Luhring Augustine is pleased to announce representation of the Estate of Jeremy Moon with an exhibition
marking the first US solo presentation of the artist’s work.
Moon (1934–1973) is best known for his large-scale geometric paintings that explore form and space
through unmodulated planes of color. He emerged onto the London scene in the early 1960s amidst the
framework of Color Field and Hard-Edge Abstraction. Like many artists of this period, Moon sought a degree
of wholeness within his compositions, creating works where painted geometries found affinities with the
canvas’s overall shape. His use of the grid as a structural device was central to his working method; its rigid
organization, yet flexible expandability, allowed him to bracket fields of color in a manner that was
exploratory and effectual. Moon shrank, enlarged, skewed, and folded the grid across numerous works in his
efforts to reveal ambiguity in pictorial space.
Moon’s singular visual language is informed by his long-standing interest in dance and choreography. His
work is saturated with rhythm-generating patterns and shapes with inherent directionalities, together forming
a perceptible movement that subverts the static quality of painting. Such tensions are evident within his Yshaped
paintings, whose concentric bands radiate outward, only to reverberate back again after negotiating
with the canvas’s edge. Similarly, other works enact the push and pull of receding and protruding space as
he juxtaposes flat, geometric forms alongside their perspectival counterparts. Despite the meticulous
precision of Moon’s paintings, subtle asymmetries deliberately destabilize the unity of his compositions,
further challenging an austerity often associated with geometric abstraction.
At the center of this exhibition lies Moon’s floor sculpture entitled 3D 1 72, consisting of thirteen parts that fit
along the contours of a distorted grid. Completed a year before his untimely passing, this work epitomizes
Moon’s continued interest in generating movement and a desire to extend painterly space to an architectural
equivalent. As Moon began his artistic career experimenting with sculpture, it is within this framework that
his conceptual processes regarding figure-ground relationships, motion, and scale become most apparent.
His practice led him though junctures of critical insight and inquiry, which culminated in a prolific body of
work vested with an honest character and emotional vitality.

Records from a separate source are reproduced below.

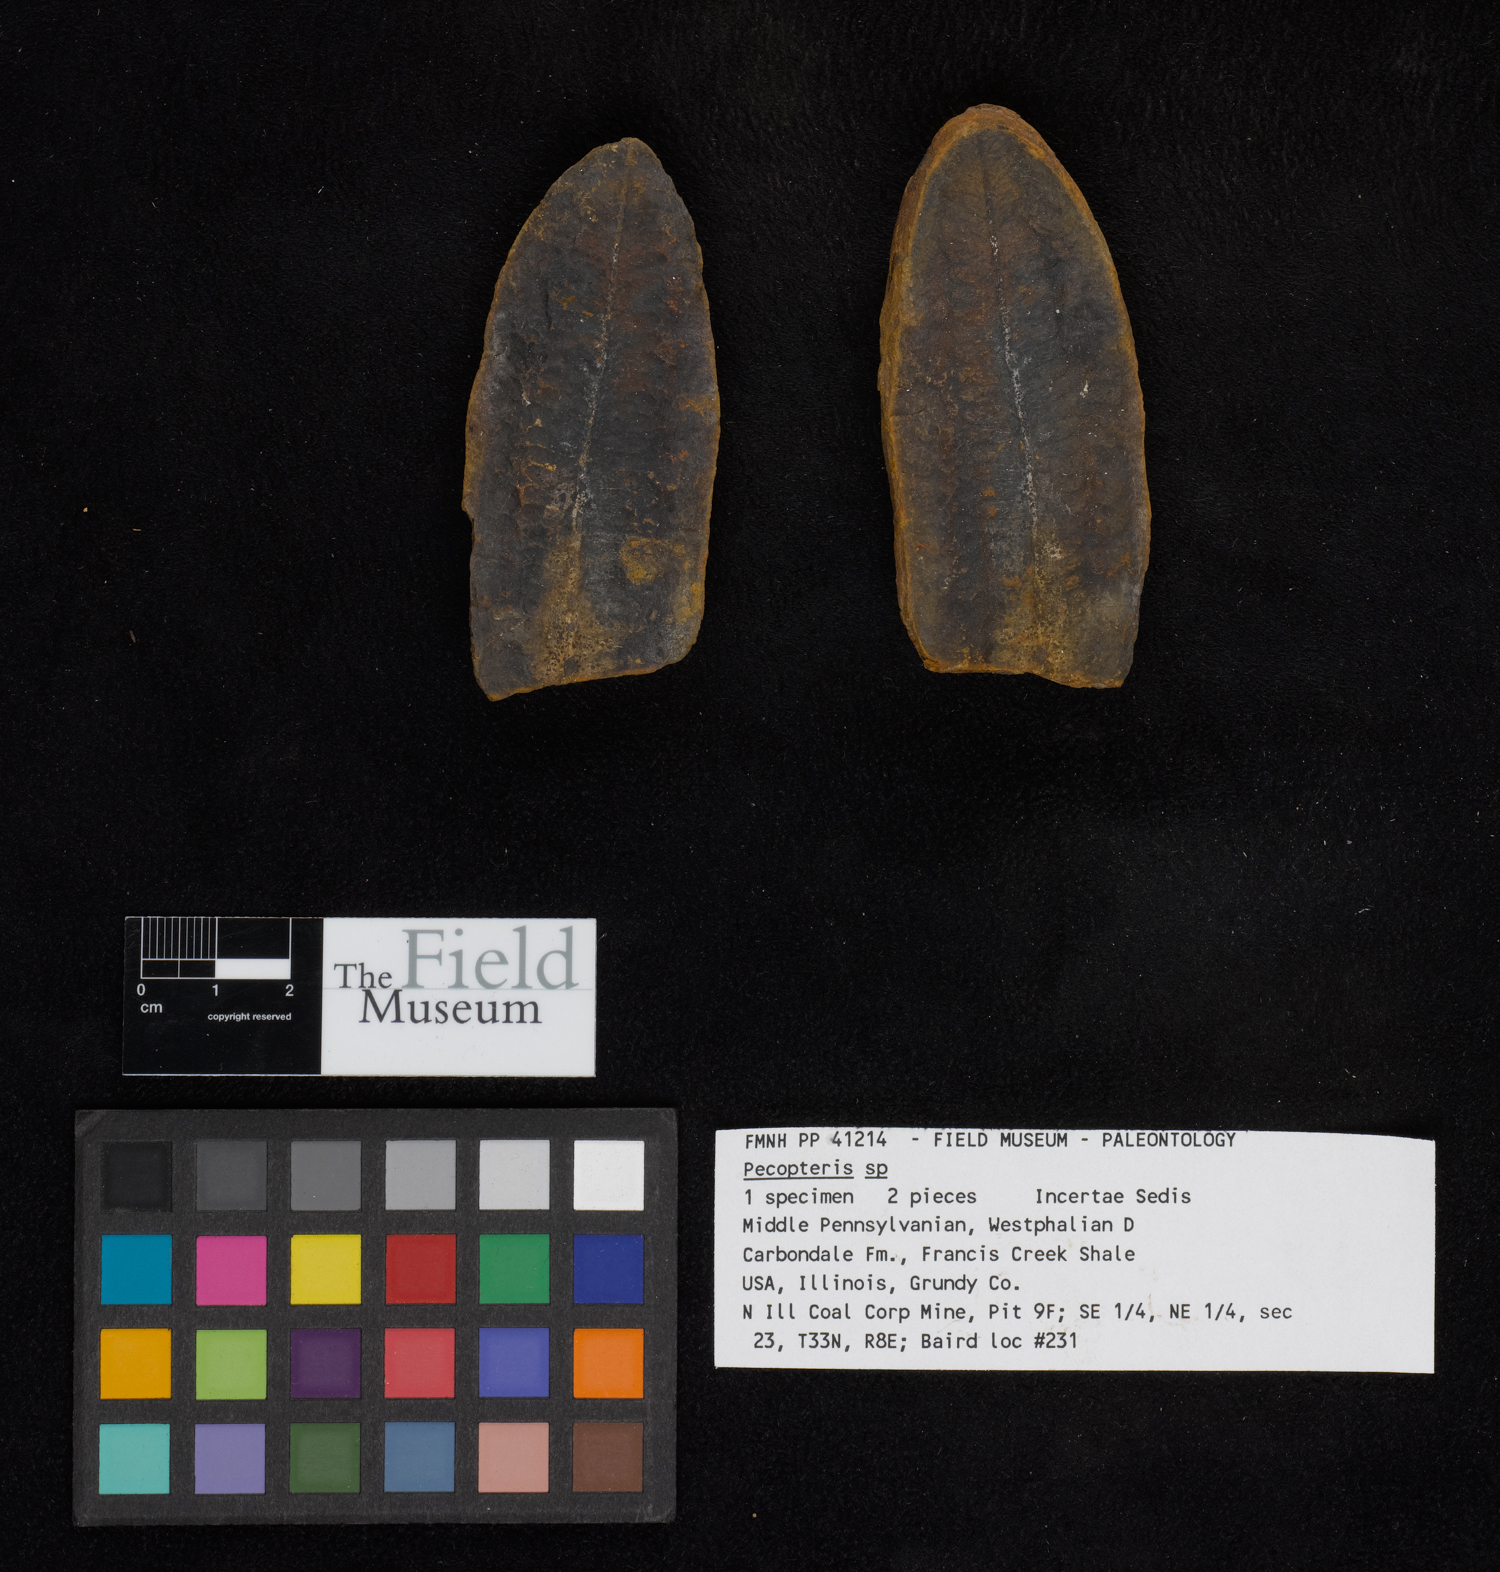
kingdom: Plantae
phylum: Tracheophyta
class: Polypodiopsida
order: Marattiales
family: Asterothecaceae
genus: Pecopteris
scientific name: Pecopteris
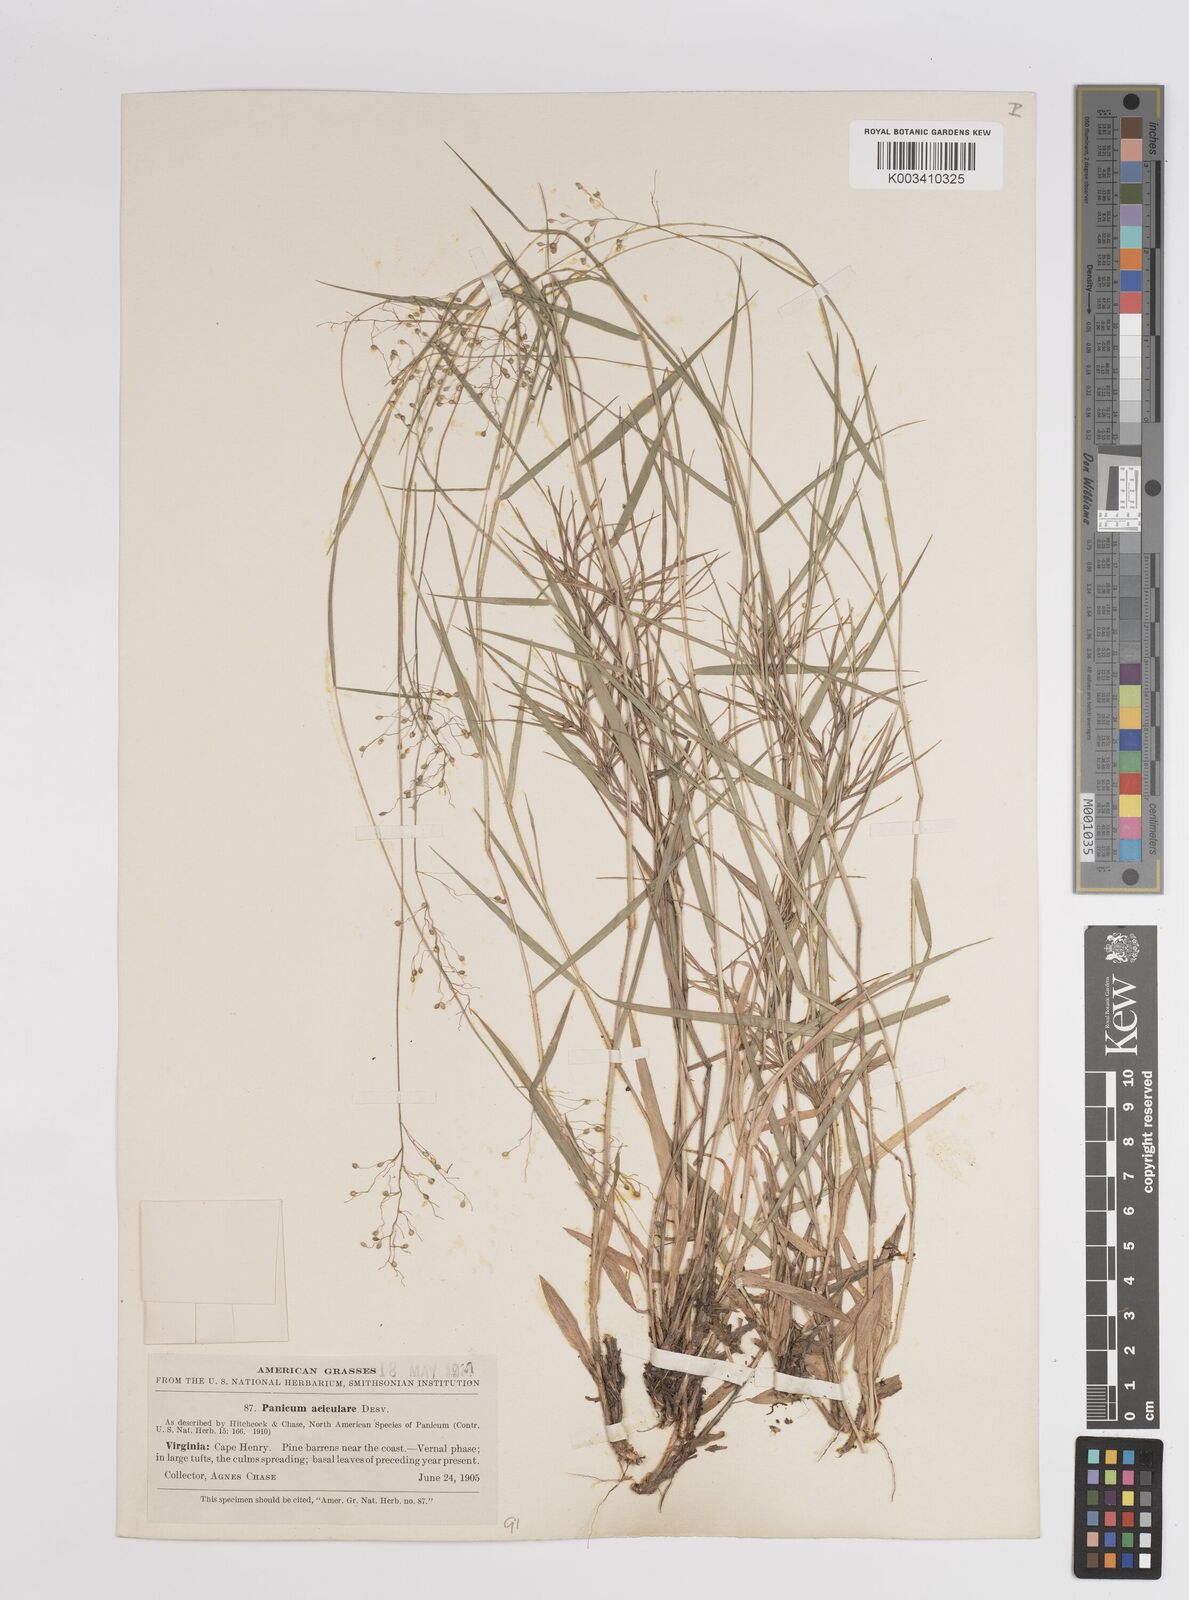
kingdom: Plantae
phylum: Tracheophyta
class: Liliopsida
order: Poales
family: Poaceae
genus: Dichanthelium
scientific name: Dichanthelium aciculare
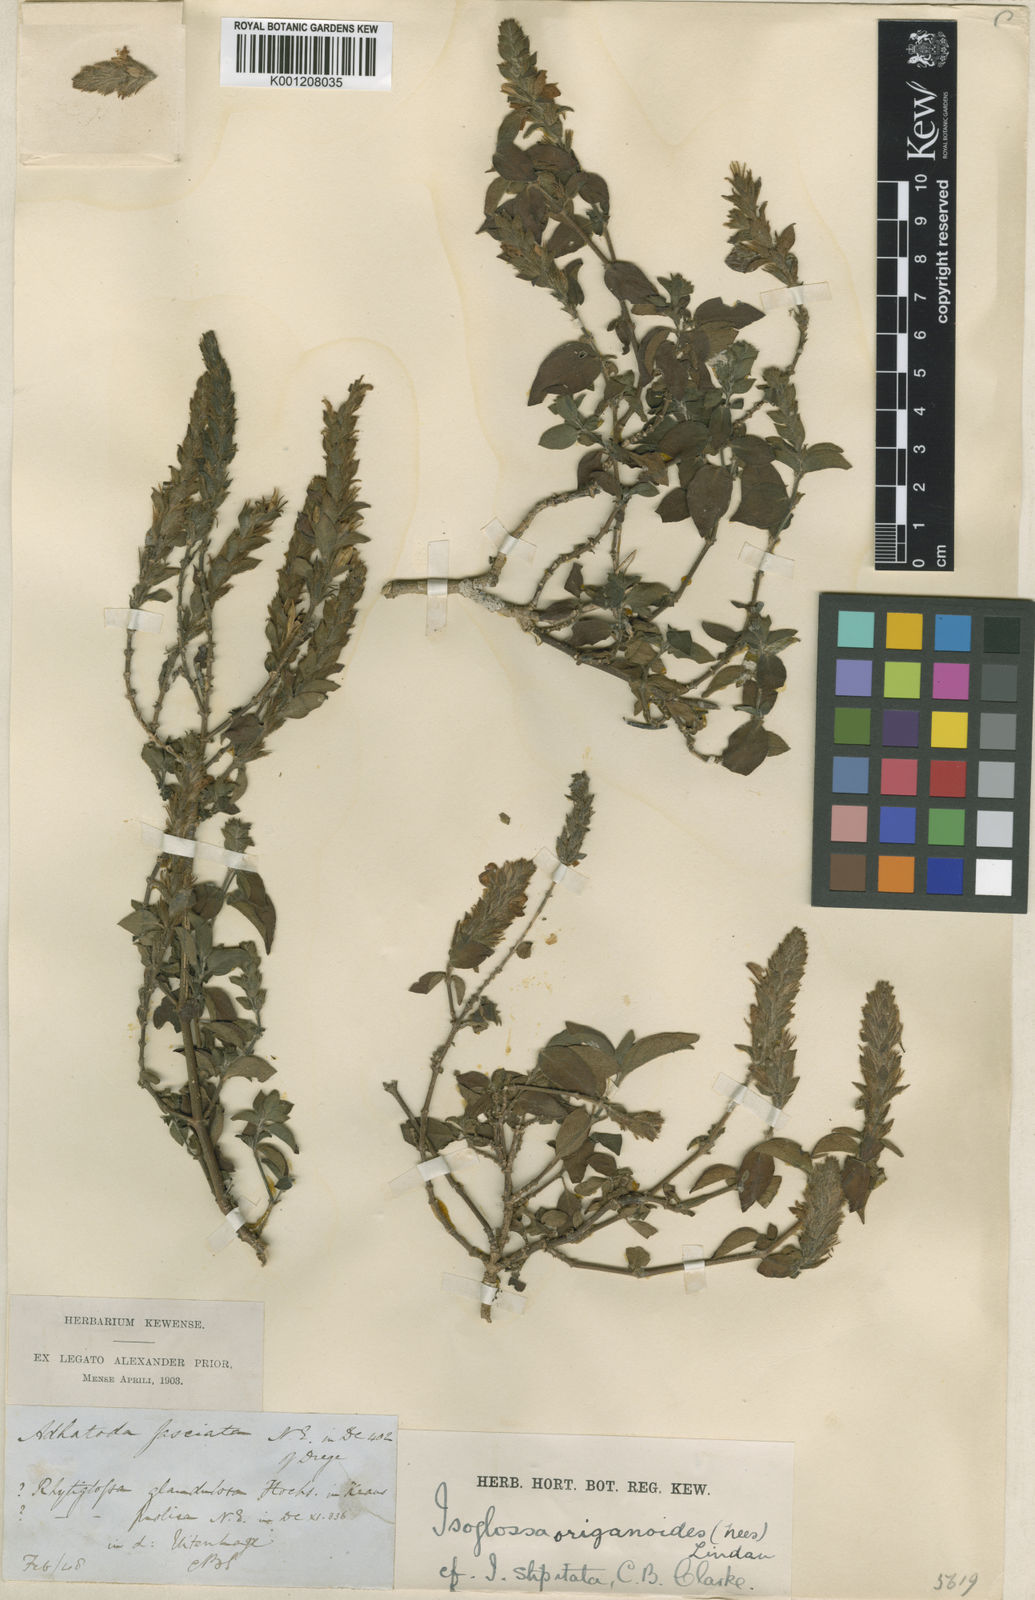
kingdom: Plantae
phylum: Tracheophyta
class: Magnoliopsida
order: Lamiales
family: Acanthaceae
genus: Isoglossa
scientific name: Isoglossa glandulosissima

Born in Altrincham, England, Moon received a law degree at Christ’s College, Cambridge. He worked in
advertising and enrolled briefly at Central School of Art, before devoting himself to art in the early 1960s. He
taught sculpture at Saint Martin’s School of Art and painting at Chelsea School of Art, while exhibiting
extensively within the United Kingdom and internationally. He died in London after a motorcycle accident at
the age of 39. The first retrospective of his work took place in 1976 at the Serpentine Gallery in London, and
travelled to Manchester City Art Gallery, Manchester; Kettle’s Yard, Cambridge; Ulster Museum, Belfast; and
Ikon Gallery, Birmingham. His work is represented in the permanent collections of several international
institutions including Tate, London; British Museum, London; Victoria & Albert Museum, London; Museum of
Modern Art, Rio de Janeiro; Walker Art Center, Minneapolis; Albright-Knox Gallery, Buffalo; and Rhode
Island School of Design Museum, Providence.